When most of us carry a plastic bag all it is likely to contain are life's trifles, a takeaway meal perhaps or a few groceries. When Tang Beijia carries a similar bag what she bears in her hands are her concerns for the planet's very existence.

In fact Tang's bag will certainly not be made of plastic, but cloth, a kind of badge of honor to someone committed to minimal waste, a cause that she recommits to this weekend as China's first Zero Waste Day is held on Aug 18. Activities are being held across the country aiming to raise the consciousness about the need to reduce the use of disposable items.
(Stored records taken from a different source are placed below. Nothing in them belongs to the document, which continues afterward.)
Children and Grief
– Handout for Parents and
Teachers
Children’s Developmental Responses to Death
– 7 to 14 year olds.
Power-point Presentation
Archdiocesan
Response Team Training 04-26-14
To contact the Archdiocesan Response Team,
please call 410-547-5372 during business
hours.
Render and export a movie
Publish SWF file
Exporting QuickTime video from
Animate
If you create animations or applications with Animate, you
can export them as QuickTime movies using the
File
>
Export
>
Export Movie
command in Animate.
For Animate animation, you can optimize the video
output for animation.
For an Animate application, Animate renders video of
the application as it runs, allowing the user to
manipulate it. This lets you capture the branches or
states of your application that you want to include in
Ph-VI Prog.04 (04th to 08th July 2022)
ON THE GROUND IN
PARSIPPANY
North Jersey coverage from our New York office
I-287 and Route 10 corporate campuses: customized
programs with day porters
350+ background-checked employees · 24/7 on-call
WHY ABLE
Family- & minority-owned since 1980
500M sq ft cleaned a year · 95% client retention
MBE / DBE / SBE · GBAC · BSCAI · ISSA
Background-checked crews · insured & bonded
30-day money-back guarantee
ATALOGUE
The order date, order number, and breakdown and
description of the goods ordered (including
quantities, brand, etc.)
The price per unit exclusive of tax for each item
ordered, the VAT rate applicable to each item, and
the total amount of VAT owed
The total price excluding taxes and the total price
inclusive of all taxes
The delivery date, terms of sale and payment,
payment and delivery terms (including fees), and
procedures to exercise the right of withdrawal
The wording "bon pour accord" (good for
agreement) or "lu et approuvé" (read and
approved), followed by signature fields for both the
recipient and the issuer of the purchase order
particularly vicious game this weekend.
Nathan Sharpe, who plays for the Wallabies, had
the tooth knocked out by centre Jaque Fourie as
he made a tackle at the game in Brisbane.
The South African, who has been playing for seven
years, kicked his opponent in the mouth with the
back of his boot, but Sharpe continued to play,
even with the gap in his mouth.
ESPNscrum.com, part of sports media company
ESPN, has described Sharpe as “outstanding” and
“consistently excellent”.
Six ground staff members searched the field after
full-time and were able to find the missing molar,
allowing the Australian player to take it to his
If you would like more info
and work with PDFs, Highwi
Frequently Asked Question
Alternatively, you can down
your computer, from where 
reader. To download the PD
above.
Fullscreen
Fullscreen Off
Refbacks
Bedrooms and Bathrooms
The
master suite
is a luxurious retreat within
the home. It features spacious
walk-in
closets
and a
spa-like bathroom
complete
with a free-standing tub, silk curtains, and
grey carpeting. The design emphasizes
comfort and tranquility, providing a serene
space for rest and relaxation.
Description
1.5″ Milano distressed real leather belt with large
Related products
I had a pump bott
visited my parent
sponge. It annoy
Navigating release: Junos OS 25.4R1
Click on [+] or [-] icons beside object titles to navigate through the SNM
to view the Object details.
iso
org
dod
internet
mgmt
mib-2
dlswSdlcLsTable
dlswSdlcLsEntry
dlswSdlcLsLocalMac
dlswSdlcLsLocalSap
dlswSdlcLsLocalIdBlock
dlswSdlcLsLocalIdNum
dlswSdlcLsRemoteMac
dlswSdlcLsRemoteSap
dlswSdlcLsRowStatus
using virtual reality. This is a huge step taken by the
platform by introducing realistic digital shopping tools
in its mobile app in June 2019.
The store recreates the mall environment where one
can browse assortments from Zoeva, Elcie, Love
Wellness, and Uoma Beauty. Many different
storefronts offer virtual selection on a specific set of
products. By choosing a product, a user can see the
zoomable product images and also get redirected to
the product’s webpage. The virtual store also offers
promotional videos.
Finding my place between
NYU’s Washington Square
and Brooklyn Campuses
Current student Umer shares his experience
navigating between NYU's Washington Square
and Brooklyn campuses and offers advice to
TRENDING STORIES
Tang, 34, of Beijing, needs no convincing, being a veritable warrior for the cause. She says she avoids packages and reuses and recycles as many things as she can. She only buys dog food online and never orders takeaway food, she says. She goes to a market that allows her to have bottles she brings refilled with cooking oil and soy sauce, and she composts kitchen waste.

In addition to eschewing plastic bags in favor of cloth ones, she uses reusable lunch boxes, carefully packing dry and wet items, such as fruits, bread, tofu and steamed buns, separately.

However, she is keen to dispel the notion that in doing so she has signed up for a bleak life of self-denial.

"Many people have the idea that we environmentalists lead an ascetic life. I want to show that there is another possibility: you can live a green life in a fulfilling, pleasant way. I lead a simple life and am thus liberated from the bondage of material desire."

She became interested in the idea of zero waste two years ago, she says, when she read about Lauren Singer, a New Yorker who managed to put all the trash that she produced in four years in a small glass jar.